Martin v. Loewis martin@v.loewis.de
17 Jul 2002 23:13:01 +0200

"M.-A. Lemburg" <mal@lemburg.com> writes:

> > That is broken beyond repair, and should not be used for anything. It
> > can't possibly work.
> Hmm, why is that ?

It tries to find out locale information from environment
variables. That is bound to fail because:

- it may not know what variables to consider. In particular, on Unix,
  it tries LANGUAGE, LC_ALL, LC_CTYPE, and LANG. In doing so, it makes
  a number of errors when trying to find the encoding:

  - if LANGUAGE is set, it is used to determine the encoding. This is
    incorrect; LANGUAGE cannot be used for that. For example, with
    LANGUAGE=german LANG=de_DE.UTF-8, it returns
    ['de_DE', 'ISO8859-1']
    This is incorrect; the encoding should have been UTF-8

  - it misses that LANGUAGE can contain contain colons to denote
    fallbacks, on GNU/Linux; with
    LANGUAGE=german:french LANG=de_DE.UTF-8, it returns
    ['de_DE', 'french']
    This is even worse: french is not the name of an encoding

- it may not know the syntax of the environment variables. For
  example, the current implementation breaks for "de_DE@euro"; this is
  an SF bug report.

- it may not know the encoding associated with a locale. For example,
  for de_DE@euro, it is Latin-9 on Linux today, but might be UTF-8 on
  some other system. Likewise, locale.py just *knows* that de_DE means
  ".iso-8859-1" on any system - that can be easily wrong.

- the language name return from getdefaultlocale is incorrect on
  Windows, see


  Users apparently expect that they can pass the result of
  getdefaultlocale to setlocale, but this is not the case.

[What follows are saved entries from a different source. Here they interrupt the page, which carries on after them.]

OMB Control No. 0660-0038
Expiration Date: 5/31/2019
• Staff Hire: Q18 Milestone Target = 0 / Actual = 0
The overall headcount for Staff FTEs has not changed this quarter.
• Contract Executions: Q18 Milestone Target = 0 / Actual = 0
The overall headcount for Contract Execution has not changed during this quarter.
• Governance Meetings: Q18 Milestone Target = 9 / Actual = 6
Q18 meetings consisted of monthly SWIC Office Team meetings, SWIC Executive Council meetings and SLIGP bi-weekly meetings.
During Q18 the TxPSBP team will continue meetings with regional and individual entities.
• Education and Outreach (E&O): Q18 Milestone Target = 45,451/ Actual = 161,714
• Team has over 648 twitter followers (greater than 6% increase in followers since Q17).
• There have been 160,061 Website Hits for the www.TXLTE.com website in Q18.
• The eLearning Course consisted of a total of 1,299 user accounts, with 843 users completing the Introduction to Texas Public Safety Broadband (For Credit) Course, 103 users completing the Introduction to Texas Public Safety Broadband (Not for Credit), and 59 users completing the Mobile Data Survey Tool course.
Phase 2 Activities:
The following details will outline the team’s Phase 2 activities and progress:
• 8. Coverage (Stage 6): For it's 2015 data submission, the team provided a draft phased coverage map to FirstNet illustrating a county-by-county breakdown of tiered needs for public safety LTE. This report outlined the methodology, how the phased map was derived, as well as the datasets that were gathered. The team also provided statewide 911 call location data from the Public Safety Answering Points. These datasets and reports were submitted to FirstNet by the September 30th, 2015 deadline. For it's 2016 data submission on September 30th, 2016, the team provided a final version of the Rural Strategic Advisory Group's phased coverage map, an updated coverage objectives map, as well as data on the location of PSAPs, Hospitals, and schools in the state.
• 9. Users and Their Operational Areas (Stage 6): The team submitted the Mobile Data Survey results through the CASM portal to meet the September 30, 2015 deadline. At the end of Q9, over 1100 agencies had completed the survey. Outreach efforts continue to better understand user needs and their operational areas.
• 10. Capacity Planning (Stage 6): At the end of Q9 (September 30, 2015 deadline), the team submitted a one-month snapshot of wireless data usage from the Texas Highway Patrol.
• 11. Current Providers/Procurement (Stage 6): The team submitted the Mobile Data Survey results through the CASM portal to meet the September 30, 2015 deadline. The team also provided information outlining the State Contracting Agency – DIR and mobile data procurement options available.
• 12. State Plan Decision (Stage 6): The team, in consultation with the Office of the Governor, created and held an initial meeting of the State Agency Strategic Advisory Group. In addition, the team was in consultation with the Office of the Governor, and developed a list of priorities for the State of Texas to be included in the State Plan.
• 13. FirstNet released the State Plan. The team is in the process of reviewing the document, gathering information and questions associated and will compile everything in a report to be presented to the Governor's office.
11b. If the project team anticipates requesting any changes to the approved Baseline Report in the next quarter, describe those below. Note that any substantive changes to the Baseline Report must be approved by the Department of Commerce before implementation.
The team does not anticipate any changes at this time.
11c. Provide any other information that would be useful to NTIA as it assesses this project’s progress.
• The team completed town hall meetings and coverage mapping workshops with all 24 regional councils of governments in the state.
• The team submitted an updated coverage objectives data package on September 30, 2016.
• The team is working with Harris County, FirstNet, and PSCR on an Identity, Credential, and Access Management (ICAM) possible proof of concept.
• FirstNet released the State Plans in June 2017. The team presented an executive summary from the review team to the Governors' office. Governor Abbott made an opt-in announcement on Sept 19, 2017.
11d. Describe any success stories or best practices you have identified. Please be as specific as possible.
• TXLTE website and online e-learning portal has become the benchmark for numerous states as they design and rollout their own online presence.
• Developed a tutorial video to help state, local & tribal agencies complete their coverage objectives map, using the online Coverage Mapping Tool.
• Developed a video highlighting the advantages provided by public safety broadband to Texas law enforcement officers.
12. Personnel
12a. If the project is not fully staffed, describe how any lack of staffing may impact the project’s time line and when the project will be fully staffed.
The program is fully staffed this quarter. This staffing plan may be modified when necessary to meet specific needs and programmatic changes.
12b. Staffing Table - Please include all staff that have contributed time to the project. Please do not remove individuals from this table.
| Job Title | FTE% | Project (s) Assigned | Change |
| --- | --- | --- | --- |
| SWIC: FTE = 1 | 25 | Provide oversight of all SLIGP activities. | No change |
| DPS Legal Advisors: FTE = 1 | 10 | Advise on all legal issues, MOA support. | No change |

> There's a large database in locale.py for this and a few
> support APIs which make use of it.

That is the major problem. This database is incorrect, cannot be
corrected, and is both unmaintained and unmaintainable.

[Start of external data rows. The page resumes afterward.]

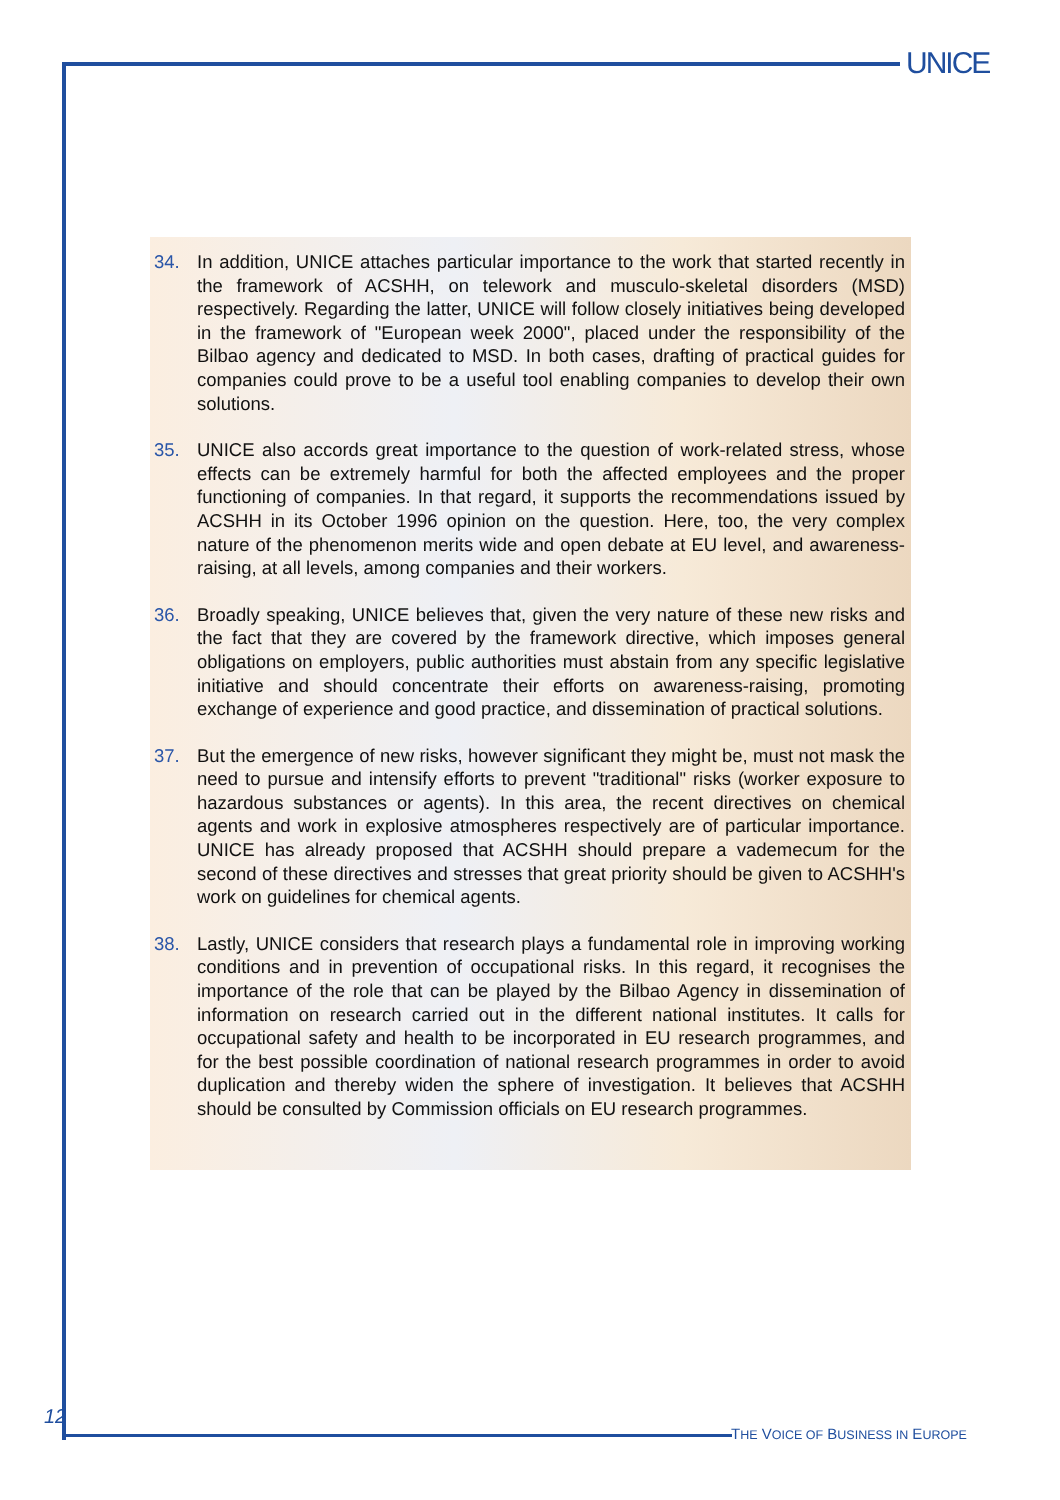UNICE
34. In addition, UNICE attaches particular importance to the work that started recently in the framework of ACSHH, on telework and musculo-skeletal disorders (MSD) respectively. Regarding the latter, UNICE will follow closely initiatives being developed in the framework of "European week 2000", placed under the responsibility of the Bilbao agency and dedicated to MSD. In both cases, drafting of practical guides for companies could prove to be a useful tool enabling companies to develop their own solutions.
35. UNICE also accords great importance to the question of work-related stress, whose effects can be extremely harmful for both the affected employees and the proper functioning of companies. In that regard, it supports the recommendations issued by ACSHH in its October 1996 opinion on the question. Here, too, the very complex nature of the phenomenon merits wide and open debate at EU level, and awareness-raising, at all levels, among companies and their workers.
36. Broadly speaking, UNICE believes that, given the very nature of these new risks and the fact that they are covered by the framework directive, which imposes general obligations on employers, public authorities must abstain from any specific legislative initiative and should concentrate their efforts on awareness-raising, promoting exchange of experience and good practice, and dissemination of practical solutions.
37. But the emergence of new risks, however significant they might be, must not mask the need to pursue and intensify efforts to prevent "traditional" risks (worker exposure to hazardous substances or agents). In this area, the recent directives on chemical agents and work in explosive atmospheres respectively are of particular importance. UNICE has already proposed that ACSHH should prepare a vademecum for the second of these directives and stresses that great priority should be given to ACSHH's work on guidelines for chemical agents.
38. Lastly, UNICE considers that research plays a fundamental role in improving working conditions and in prevention of occupational risks. In this regard, it recognises the importance of the role that can be played by the Bilbao Agency in dissemination of information on research carried out in the different national institutes. It calls for occupational safety and health to be incorporated in EU research programmes, and for the best possible coordination of national research programmes in order to avoid duplication and thereby widen the sphere of investigation. It believes that ACSHH should be consulted by Commission officials on EU research programmes.
12
THE VOICE OF BUSINESS IN EUROPE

> It would probably be worthwhile to add an interface
> encoding(localename) which only returns the encoding used per
> default for that locale.

I would make this getencoding(), and document that you need to call
setlocale before, to make use of the user settings. The official way,
on Unix, to obtain the locale's encoding is to use
nl_langinfo(CODESET), which only works if the LC_CTYPE facet has been
set. On Windows, locale._getdefaultlocale fortunately already returns
the current codeset (which isn't influenced by setlocale, anyway).